— Brief —
Copy out the entries below verbatim, beginning with the first line and ending after the line that contains "обозначать в претензии. Потом, есл", including both of those lines.

════

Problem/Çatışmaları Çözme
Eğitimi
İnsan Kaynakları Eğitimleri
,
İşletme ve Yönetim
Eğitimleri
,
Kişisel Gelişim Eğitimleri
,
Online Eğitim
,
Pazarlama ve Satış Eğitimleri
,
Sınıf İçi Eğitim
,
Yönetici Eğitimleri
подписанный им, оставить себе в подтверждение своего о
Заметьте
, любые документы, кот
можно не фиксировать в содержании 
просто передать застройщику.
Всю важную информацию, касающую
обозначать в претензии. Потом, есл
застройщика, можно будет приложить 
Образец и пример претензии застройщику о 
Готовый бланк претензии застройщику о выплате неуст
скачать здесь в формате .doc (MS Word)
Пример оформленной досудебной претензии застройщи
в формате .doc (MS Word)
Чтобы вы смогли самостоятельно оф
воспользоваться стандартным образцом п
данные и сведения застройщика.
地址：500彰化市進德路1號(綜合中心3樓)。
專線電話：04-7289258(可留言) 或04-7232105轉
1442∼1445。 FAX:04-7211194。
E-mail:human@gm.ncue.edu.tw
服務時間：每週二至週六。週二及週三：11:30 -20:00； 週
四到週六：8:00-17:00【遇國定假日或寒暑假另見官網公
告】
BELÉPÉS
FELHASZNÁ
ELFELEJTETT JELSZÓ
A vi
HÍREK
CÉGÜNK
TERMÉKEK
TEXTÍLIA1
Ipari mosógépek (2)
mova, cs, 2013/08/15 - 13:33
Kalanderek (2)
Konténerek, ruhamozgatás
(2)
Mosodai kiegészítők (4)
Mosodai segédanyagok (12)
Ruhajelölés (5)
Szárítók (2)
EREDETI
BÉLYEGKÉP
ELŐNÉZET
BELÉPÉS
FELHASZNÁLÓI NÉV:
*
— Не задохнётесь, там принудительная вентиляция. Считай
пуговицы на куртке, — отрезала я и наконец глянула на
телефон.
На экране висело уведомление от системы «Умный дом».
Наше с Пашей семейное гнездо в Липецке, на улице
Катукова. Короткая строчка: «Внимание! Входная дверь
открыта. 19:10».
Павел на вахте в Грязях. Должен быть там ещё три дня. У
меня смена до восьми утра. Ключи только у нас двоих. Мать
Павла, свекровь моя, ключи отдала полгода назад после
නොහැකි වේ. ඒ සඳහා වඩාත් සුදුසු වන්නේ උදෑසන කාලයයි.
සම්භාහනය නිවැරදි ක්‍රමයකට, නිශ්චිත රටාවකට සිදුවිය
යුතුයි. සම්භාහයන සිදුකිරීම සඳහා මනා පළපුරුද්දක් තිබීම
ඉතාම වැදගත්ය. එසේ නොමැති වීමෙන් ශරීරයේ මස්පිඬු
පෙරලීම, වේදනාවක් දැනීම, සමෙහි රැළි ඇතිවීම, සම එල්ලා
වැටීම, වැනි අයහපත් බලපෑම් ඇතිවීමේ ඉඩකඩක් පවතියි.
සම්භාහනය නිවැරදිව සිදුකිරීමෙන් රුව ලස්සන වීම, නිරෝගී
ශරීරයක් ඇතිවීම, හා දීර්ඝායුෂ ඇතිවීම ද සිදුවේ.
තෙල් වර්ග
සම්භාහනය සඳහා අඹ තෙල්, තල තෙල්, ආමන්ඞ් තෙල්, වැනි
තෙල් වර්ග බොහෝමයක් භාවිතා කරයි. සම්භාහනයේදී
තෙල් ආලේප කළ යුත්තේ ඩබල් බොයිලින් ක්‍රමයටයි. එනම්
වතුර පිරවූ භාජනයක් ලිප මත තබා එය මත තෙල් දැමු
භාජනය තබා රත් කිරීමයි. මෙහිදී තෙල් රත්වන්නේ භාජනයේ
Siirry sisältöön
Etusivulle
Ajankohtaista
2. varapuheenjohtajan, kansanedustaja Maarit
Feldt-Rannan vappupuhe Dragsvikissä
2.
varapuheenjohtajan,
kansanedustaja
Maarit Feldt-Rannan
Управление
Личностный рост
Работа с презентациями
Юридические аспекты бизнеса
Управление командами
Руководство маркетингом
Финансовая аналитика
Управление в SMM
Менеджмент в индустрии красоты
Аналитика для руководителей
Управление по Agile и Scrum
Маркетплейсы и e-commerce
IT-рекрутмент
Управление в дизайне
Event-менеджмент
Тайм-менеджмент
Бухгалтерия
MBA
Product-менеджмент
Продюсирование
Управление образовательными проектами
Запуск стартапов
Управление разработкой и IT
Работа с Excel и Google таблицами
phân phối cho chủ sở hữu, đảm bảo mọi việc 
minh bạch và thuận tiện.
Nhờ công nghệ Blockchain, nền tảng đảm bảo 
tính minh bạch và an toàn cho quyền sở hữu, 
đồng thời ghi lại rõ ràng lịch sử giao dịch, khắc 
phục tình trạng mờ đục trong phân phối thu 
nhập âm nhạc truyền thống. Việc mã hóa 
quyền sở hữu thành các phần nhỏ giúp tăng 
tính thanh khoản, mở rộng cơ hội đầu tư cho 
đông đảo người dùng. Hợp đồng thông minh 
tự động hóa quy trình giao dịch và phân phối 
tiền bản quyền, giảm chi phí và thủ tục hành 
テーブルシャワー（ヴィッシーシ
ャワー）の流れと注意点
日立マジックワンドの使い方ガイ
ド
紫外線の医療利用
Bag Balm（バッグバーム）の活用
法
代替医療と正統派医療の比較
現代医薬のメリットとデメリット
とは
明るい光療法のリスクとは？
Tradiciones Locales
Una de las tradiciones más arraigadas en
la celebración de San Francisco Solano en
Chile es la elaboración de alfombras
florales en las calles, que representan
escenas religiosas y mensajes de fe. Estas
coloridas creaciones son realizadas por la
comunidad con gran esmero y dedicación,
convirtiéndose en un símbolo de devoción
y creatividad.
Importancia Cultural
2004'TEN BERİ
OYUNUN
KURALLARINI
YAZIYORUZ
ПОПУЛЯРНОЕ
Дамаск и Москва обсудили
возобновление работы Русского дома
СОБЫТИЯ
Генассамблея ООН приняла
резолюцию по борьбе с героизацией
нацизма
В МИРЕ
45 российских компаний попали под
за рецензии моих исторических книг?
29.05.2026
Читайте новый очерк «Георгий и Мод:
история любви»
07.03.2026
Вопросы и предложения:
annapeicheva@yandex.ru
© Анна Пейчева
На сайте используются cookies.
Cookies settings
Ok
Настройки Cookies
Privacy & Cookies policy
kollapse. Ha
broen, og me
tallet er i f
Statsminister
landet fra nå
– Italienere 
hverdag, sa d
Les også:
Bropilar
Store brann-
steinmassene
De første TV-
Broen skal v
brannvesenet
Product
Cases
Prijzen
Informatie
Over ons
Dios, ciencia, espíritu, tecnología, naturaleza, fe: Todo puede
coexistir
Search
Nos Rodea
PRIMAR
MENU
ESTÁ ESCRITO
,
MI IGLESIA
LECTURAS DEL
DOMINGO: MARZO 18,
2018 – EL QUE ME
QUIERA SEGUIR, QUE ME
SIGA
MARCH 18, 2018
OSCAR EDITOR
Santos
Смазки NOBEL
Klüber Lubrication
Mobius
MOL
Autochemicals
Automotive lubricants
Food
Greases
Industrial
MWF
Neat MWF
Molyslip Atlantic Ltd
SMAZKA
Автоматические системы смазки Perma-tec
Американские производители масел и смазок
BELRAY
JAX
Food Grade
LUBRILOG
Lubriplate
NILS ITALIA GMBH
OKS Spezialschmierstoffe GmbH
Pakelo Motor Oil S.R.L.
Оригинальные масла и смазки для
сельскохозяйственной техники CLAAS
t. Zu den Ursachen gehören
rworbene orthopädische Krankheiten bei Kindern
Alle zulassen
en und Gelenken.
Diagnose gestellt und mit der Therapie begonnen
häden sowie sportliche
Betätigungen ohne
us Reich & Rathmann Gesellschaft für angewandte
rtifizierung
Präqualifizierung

════

— Response —
Problem/Çatışmaları Çözme
Eğitimi
İnsan Kaynakları Eğitimleri
,
İşletme ve Yönetim
Eğitimleri
,
Kişisel Gelişim Eğitimleri
,
Online Eğitim
,
Pazarlama ve Satış Eğitimleri
,
Sınıf İçi Eğitim
,
Yönetici Eğitimleri
подписанный им, оставить себе в подтверждение своего о
Заметьте
, любые документы, кот
можно не фиксировать в содержании 
просто передать застройщику.
Всю важную информацию, касающую
обозначать в претензии. Потом, есл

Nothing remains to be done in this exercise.